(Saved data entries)

───

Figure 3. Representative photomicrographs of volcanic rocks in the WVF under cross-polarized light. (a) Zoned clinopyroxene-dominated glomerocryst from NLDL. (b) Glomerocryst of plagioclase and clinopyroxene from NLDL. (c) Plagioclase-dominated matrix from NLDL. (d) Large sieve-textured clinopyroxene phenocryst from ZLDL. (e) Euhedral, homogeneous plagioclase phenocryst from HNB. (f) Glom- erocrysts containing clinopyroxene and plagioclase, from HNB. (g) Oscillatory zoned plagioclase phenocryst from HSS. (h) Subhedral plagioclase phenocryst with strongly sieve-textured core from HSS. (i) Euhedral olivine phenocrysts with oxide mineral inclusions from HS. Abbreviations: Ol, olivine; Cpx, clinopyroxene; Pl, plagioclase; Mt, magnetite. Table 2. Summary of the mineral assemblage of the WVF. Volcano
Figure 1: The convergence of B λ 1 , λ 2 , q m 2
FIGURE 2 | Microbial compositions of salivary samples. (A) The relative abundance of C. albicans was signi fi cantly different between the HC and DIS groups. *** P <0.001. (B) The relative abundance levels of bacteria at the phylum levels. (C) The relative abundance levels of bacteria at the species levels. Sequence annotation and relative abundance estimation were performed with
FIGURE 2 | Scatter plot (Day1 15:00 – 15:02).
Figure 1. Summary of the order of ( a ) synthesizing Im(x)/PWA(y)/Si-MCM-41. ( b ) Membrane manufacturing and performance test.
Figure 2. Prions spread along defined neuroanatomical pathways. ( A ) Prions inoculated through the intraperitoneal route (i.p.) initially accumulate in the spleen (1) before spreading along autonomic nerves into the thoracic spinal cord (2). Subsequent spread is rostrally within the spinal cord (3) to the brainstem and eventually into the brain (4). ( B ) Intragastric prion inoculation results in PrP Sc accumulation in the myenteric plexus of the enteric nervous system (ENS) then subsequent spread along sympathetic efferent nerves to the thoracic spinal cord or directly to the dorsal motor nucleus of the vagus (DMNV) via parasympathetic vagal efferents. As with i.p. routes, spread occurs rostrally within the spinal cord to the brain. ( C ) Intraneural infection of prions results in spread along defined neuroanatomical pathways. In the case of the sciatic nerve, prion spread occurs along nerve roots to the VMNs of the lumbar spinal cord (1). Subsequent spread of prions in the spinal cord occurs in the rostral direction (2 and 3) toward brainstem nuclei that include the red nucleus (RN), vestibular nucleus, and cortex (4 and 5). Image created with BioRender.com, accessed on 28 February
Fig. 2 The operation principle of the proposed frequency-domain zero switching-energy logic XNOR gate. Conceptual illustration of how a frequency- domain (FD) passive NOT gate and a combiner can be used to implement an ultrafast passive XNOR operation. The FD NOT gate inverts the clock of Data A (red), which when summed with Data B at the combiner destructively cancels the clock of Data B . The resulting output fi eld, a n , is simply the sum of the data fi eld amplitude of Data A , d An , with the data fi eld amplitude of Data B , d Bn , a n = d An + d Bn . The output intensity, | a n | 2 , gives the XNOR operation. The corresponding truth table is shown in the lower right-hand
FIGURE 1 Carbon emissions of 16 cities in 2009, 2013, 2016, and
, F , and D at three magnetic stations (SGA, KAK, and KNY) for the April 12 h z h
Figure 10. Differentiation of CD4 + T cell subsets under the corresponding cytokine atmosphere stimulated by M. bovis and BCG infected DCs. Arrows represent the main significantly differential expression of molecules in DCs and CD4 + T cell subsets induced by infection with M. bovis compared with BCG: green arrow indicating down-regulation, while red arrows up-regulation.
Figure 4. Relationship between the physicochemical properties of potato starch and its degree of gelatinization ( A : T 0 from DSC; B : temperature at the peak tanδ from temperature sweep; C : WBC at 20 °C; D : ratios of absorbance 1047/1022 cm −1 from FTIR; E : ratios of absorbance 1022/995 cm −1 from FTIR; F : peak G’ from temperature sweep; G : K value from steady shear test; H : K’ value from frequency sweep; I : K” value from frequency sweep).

───

Copy only this part of the entries above: the line with "April 12 h z h", the line with "Figure 10. Differentiation", and the lines between, all exactly as written.

, F , and D at three magnetic stations (SGA, KAK, and KNY) for the April 12 h z h
Figure 10. Differentiation of CD4 + T cell subsets under the corresponding cytokine atmosphere stimulated by M. bovis and BCG infected DCs. Arrows represent the main significantly differential expression of molecules in DCs and CD4 + T cell subsets induced by infection with M. bovis compared with BCG: green arrow indicating down-regulation, while red arrows up-regulation.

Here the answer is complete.